10 Nisan 2014 Perşembe

Kâdir-i Mutlak

İnsanız ya, Allah'u Teâlâ düşünüp de ibret alalım diye akıl-fikir vermiş ya, onu keyfimiz nasıl istiyorsa ona göre kullanabiliriz öyleyse. Durmaksızın eleştirmemiz gerekir: Herkesi, her şeyi. Yaratıcımızı da eksik bırakmayız hâliyle. "Her şeyin yaratıcısı o ne de olsa, ben dâhil yapılan tüm kötülüklerden bir pay onda da var (hâşâ), o halde ilk eleştirilmesi gereken zat da O'dur ancak" diye düşünüyoruz (bu düşünce biçiminden ben de hâriç değilim.) Bu eleştiriler genelde insânî özelliklerin Allah'a atfedilmesi sonucu oluşuyor. O, bizim istediğimiz şekliyle iyiyi yaratmak, kötüyü biz istediğimiz zaman def etmekte zorunlu, aksi takdirde, hâşâ bizim yaratıcımız olmaya hak kazanamaz, sonuçlarına da katlanmak zorunda kalır. Eğer bizim birbirimize kibretmemiz yanlış ise, onun da bize etmesi yanlıştır. Eh, hâliyle durmaksızın bize karşı da övünmemelidir.


Oysa Allah diler ve yaratır, öyle bir varlığa niye yarattın, hadi yarattın ama böyle olmak zorunda mıydı diye efelenebilmek de ancak cehûl insana has bir şey olsa gerektir.
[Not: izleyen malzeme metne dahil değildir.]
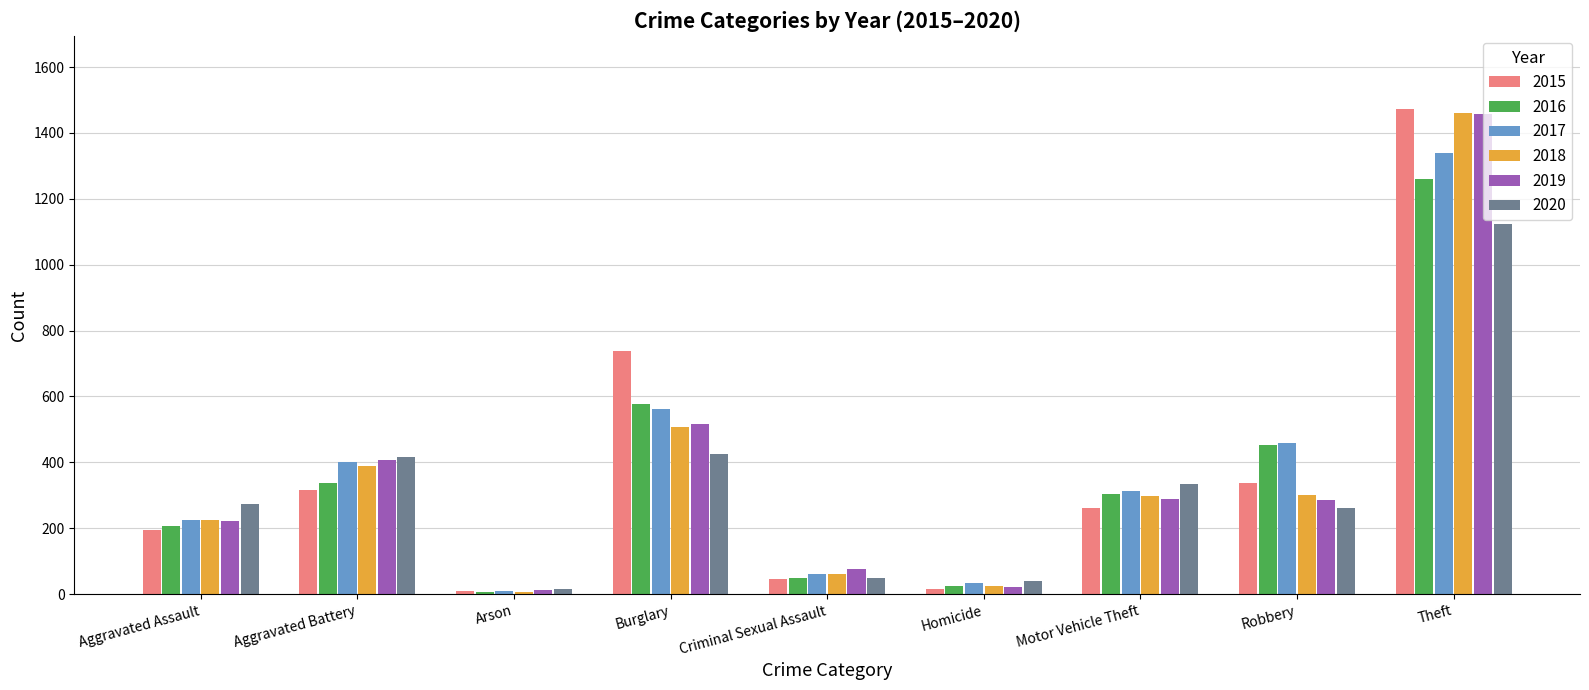

What is the value of the 2019 bar at the 5th from the left?

77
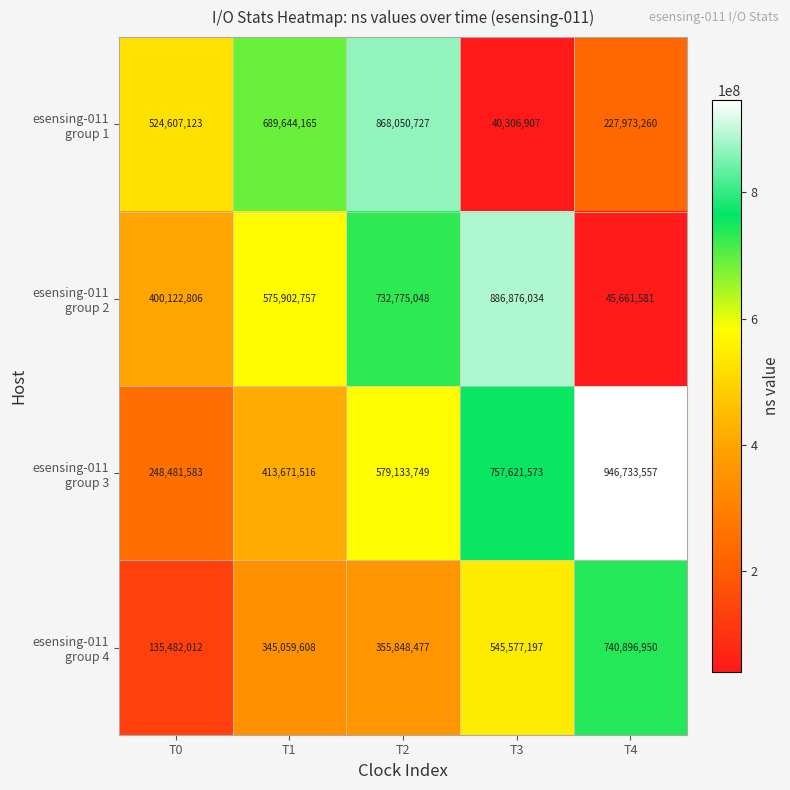

Which category has the lowest value across all series?

T3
Yarattıktan sonra varlığının devam etmesi bile ona bağlıyken hem de. Üstelik, onun hikmetini acele olarak ömrümüzün baharında, yetmedi bu dünyada görmek istiyor, göremeyince de hayalkırıklığı yaşıyoruz. Oysa sabırla, çalışarak ve inanarak beklememizdir bize yakışan; kul olarak. Olsundu ama, hazır bu dünyada becerebiliyorken (bize izin verilmişken) yapalım, nasılsa (ister inançlı ister inançsız olalım) bir daha bu dünyaya gelecek hâlimiz yok.
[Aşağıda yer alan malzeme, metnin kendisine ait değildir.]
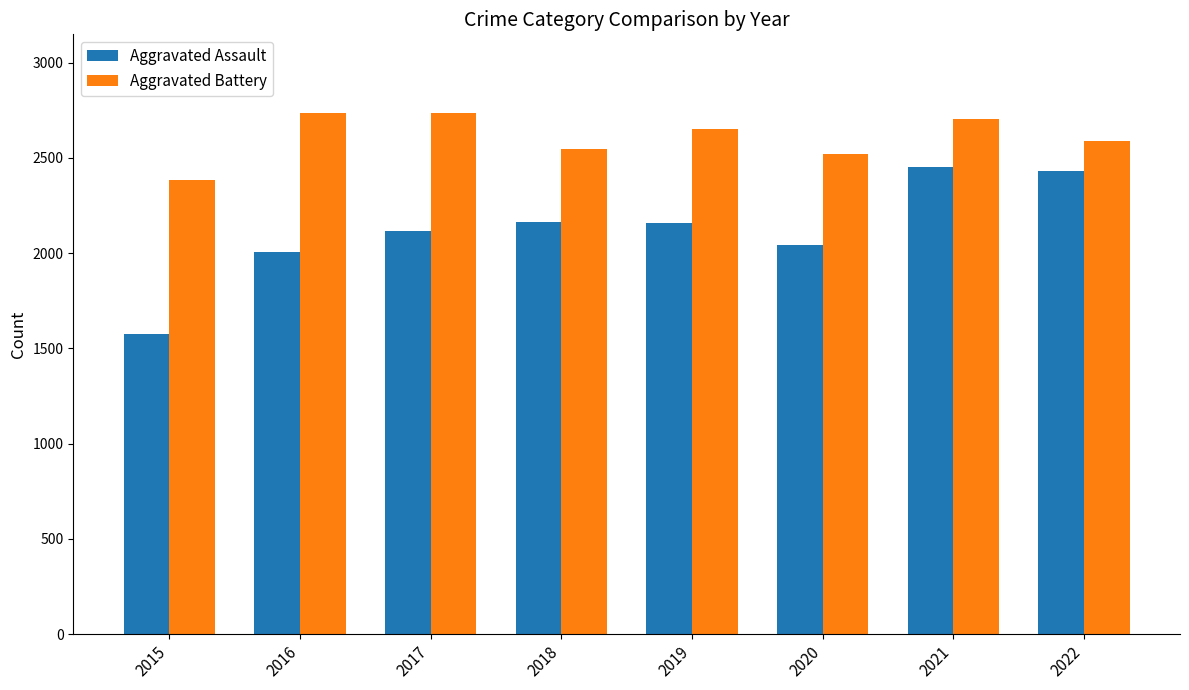

What is the average value of the Aggravated Assault series?

2119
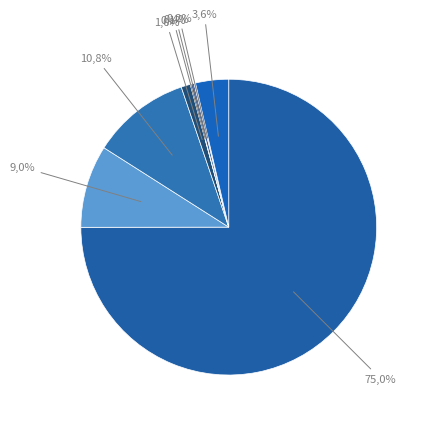

The signal segment 6 slice represents 0% of the pie. True or false?

True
Yine Allah'ın kendisini ayetlerinde, dâima bize övmesinde de garip karşılanacak bir şey yoktur, zirâ kibrin kötülüğü bize nisbetledir. Yoksa onun kendisini övmesi kötü değildir, zira buna ancak O lâyıktır. Sende var olan bir takım özelliklerinin müsebbibi sen değilsin diye övünmendir yanlış olan, her şeyi yaratan Zat'ın sana kendini övmesi garip değildir bu sebeple. Ama bizler insanız, neyin niye var olduğuna, bizim ne olduğumuza dâir bilgilerimiz hem kısıtlı hem de bilsek bile unutup kendi hevâmıza göre yolumuza devam etmeye çalışıyoruz. Bu sebeple Allah'u Teâlâ mütemadiyen peygamberleriyle bize kendini hatırlatıyor. Hani belki biz insanlık olarak kibirlenmesek, övünmesek, başkalarını ezmeye kalkışmasak bize kendini başka türlü tanıtacaktı; medeniyet/uygarlık dediğimiz şeyi var etmemizle beraber haddimizi de giderek aşmamız sebebiyle had bildirmek, ne için var olduğumuzu hatırlatmak üzere bize kendini bu yönüyle de tanıttı.


Kâdir-i Mutlak bir yaradanın medeniyetle beraber insanlık tarihine girdiğine dâir iddilara bir de bu gözle bakabiliriz. Elbet hakîkati en kâmil şekliyle O bilir.